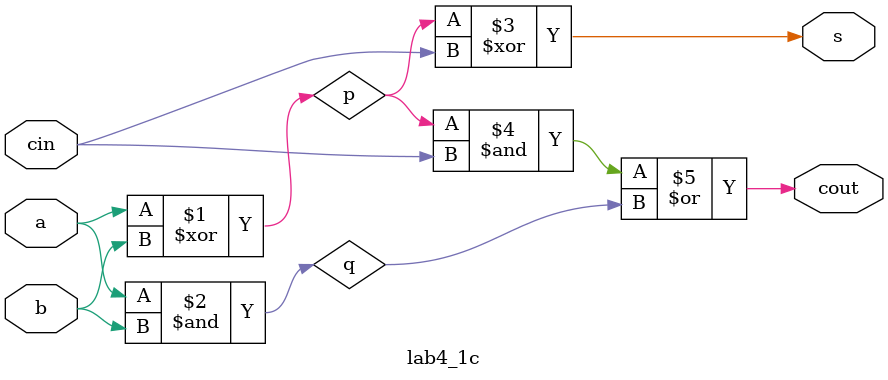
<source format=v>
module lab4_1c(a,b,cin,s,cout);
input a,b,cin;
output s,cout;
wire p,q;
assign p = a^b;
assign q = a&b;
assign s = p^cin;
assign cout = (p&cin)|q;
endmodule

</source>
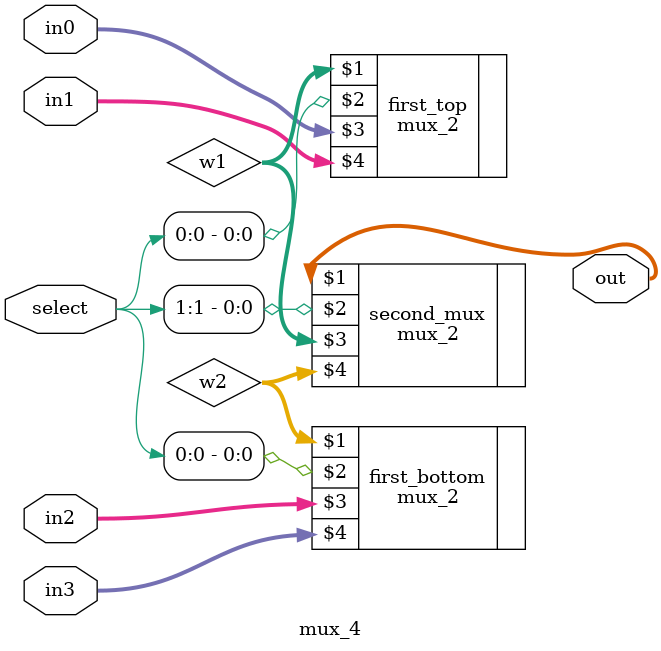
<source format=v>
module mux_4(out, select, in0, in1, in2, in3);
    input [1:0] select;
    input [31:0] in0, in1, in2, in3;

    output [31:0] out;

    wire [31:0] w1, w2;

    mux_2 first_top(w1, select[0], in0, in1);
    mux_2 first_bottom(w2, select[0], in2, in3);
    mux_2 second_mux(out, select[1], w1, w2);

endmodule
</source>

######

Report each line in the entries where the string "assign" occurs.

-- Answer box --
assign p = a^b;
assign q = a&b;
assign s = p^cin;
assign cout = (p&cin)|q;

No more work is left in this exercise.